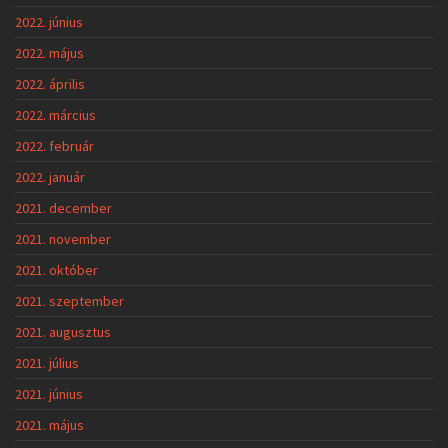
2022. június
2022. május
2022. április
2022. március
2022. február
2022. január
2021. december
2021. november
2021. október
2021. szeptember
2021. augusztus
2021. július
2021. június
2021. május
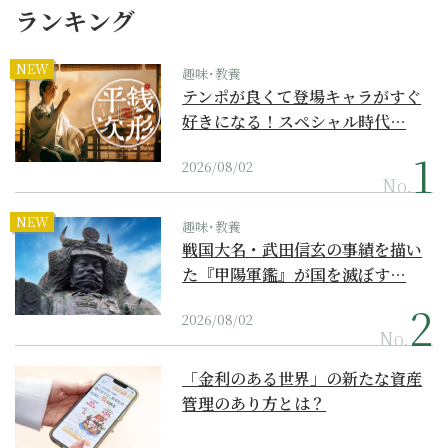
ランキング
NEW
趣味･教養
テンポが良くて登場キャラがすぐ
好きになる！スペシャル時代…
2026/08/02
No.
NEW
趣味･教養
戦国大名・武田信玄の事績を描い
た『甲陽軍鑑』が国を滅ぼす…
2026/08/02
No.
「金利のある世界」の新たな資産
管理のあり方とは？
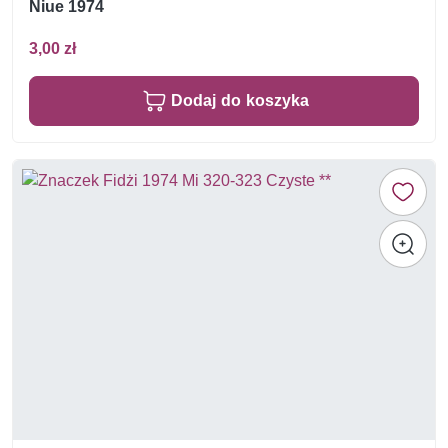
Niue 1974
3,00 zł
Dodaj do koszyka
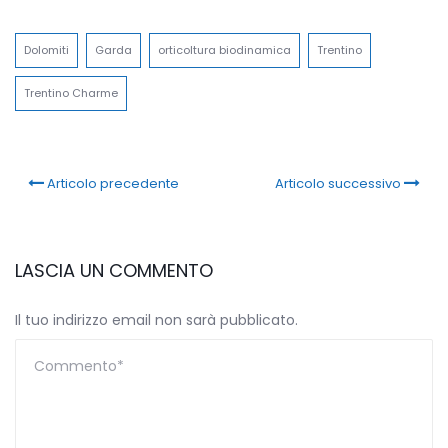
Link
Dolomiti
Garda
orticoltura biodinamica
Trentino
Trentino Charme
Articolo precedente
Articolo successivo
LASCIA UN COMMENTO
Il tuo indirizzo email non sarà pubblicato.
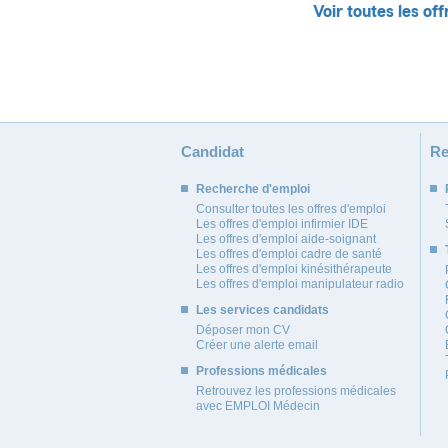
Voir toutes les off
Candidat
Re
Recherche d'emploi
Consulter toutes les offres d'emploi
Les offres d'emploi infirmier IDE
Les offres d'emploi aide-soignant
Les offres d'emploi cadre de santé
Les offres d'emploi kinésithérapeute
Les offres d'emploi manipulateur radio
Les services candidats
Déposer mon CV
Créer une alerte email
Professions médicales
Retrouvez les professions médicales
avec EMPLOI Médecin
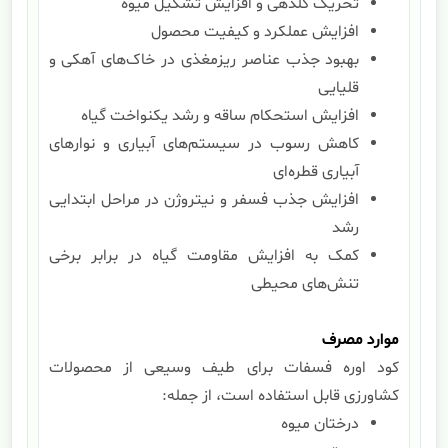
تحریک گلدهی و افزایش تشکیل میوه
افزایش عملکرد و کیفیت محصول
بهبود جذب عناصر ریزمغذی در خاک‌های آهکی و
قلیایی
افزایش استحکام ساقه و رشد یکنواخت گیاه
کاهش رسوب در سیستم‌های آبیاری و نوارهای
آبیاری قطره‌ای
افزایش جذب فسفر و نیتروژن در مراحل ابتدایی
رشد
کمک به افزایش مقاومت گیاه در برابر برخی
تنش‌های محیطی
موارد مصرف
کود اوره فسفات برای طیف وسیعی از محصولات
کشاورزی قابل استفاده است، از جمله:
درختان میوه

### What you will do
Retype the text of every record above line for line, leaving the pictures out.

### Result for this task
2022. június
2022. május
2022. április
2022. március
2022. február
2022. január
2021. december
2021. november
2021. október
2021. szeptember
2021. augusztus
2021. július
2021. június
2021. május
ランキング
NEW
趣味･教養
テンポが良くて登場キャラがすぐ
好きになる！スペシャル時代…
2026/08/02
No.
NEW
趣味･教養
戦国大名・武田信玄の事績を描い
た『甲陽軍鑑』が国を滅ぼす…
2026/08/02
No.
「金利のある世界」の新たな資産
管理のあり方とは？
Niue 1974
3,00 zł
Dodaj do koszyka
Link
Dolomiti
Garda
orticoltura biodinamica
Trentino
Trentino Charme
Articolo precedente
Articolo successivo
LASCIA UN COMMENTO
Il tuo indirizzo email non sarà pubblicato.
Voir toutes les off
Candidat
Re
Recherche d'emploi
Consulter toutes les offres d'emploi
Les offres d'emploi infirmier IDE
Les offres d'emploi aide-soignant
Les offres d'emploi cadre de santé
Les offres d'emploi kinésithérapeute
Les offres d'emploi manipulateur radio
Les services candidats
Déposer mon CV
Créer une alerte email
Professions médicales
Retrouvez les professions médicales
avec EMPLOI Médecin
تحریک گلدهی و افزایش تشکیل میوه
افزایش عملکرد و کیفیت محصول
بهبود جذب عناصر ریزمغذی در خاک‌های آهکی و
قلیایی
افزایش استحکام ساقه و رشد یکنواخت گیاه
کاهش رسوب در سیستم‌های آبیاری و نوارهای
آبیاری قطره‌ای
افزایش جذب فسفر و نیتروژن در مراحل ابتدایی
رشد
کمک به افزایش مقاومت گیاه در برابر برخی
تنش‌های محیطی
موارد مصرف
کود اوره فسفات برای طیف وسیعی از محصولات
کشاورزی قابل استفاده است، از جمله:
درختان میوه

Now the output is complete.